WRITTEN TASKS:
A – Decide whether each statement agrees with the tree node documentation, answering yes or no and quoting the deciding words: (i) by default, print_parent_context prints nothing; (ii) print_parent_context checks that the given child belongs to this node; (iii) total_size is a value that may change over time.
B – According to the tree node documentation, what should to_obj() return for a node that represents a mapping?

PASSAGE PROVIDED:
┌────────

ContainerNode subclasses automatically set this property for all of their children. However, if you define a subclass of TreeNode does not extend off of ContainerNode and for which len(self.children()) > 0, then each child’s parent must be set.

print(printer: Printer)

Prints a sequence node.

By default, sequence nodes are printed like lists:

SequenceFormatter('[', ']', ',').print(printer, self)
print_parent_context(printer: Printer, for_child: TreeNode)

Prints the context for the given child node.

For example, if this node represents a list and the child is the element at index 3, then “[3]” might be printed.

The child is expected to be one of this node’s children, but this is not validated.

The default implementation prints nothing.

to_obj()

Returns a pure Python representation of this node.

For example, a node representing a list, like graphtage.ListNode, should return a Python list. A node representing a mapping, like graphtage.MappingNode, should return a Python dict. Container nodes should recursively call TreeNode.to_obj() on all of their children.

This is used solely for the providing objects to operate on in the commandline expressions evaluation, for options like –match-if and –match-unless.

property total_size: int

The size of this node.

This is an arbitrary, immutable value that is used to calculate the bounded costs of edits on this node.

└────────

DATA EXCERPT:
┌────────

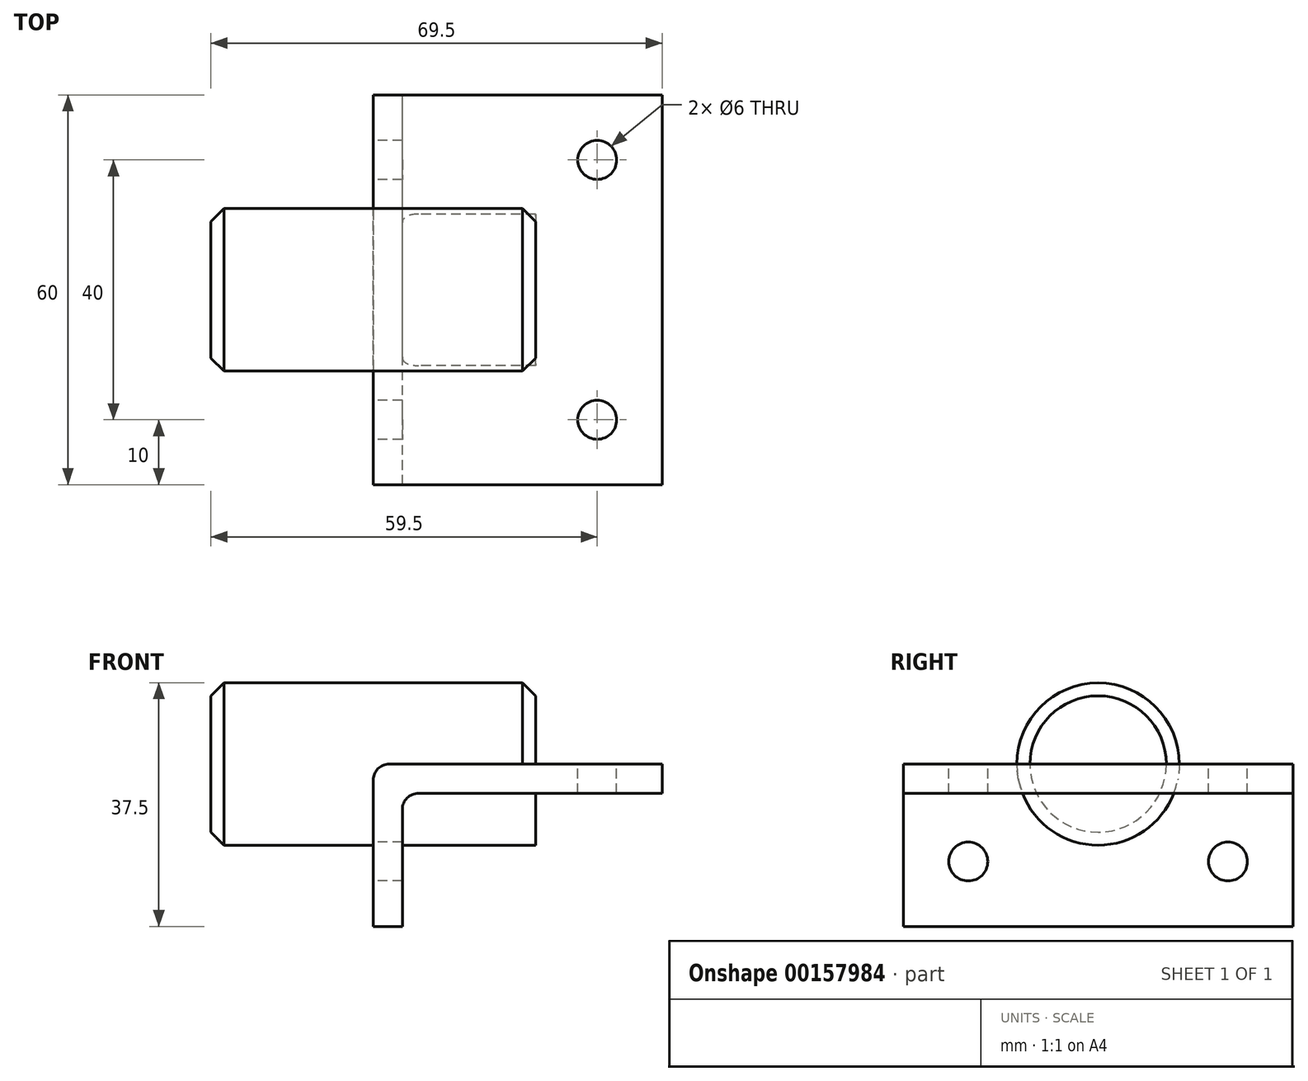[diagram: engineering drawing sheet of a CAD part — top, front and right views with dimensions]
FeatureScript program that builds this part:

└────────

EXPECTED OUTPUTS:
A –
(i) Yes: "The default implementation prints nothing."
(ii) No: "The child is expected to be one of this node’s children, but this is not validated."
(iii) No: "This is an arbitrary, immutable value that is used to calculate the bounded costs of edits on this node."

B – A Python dict.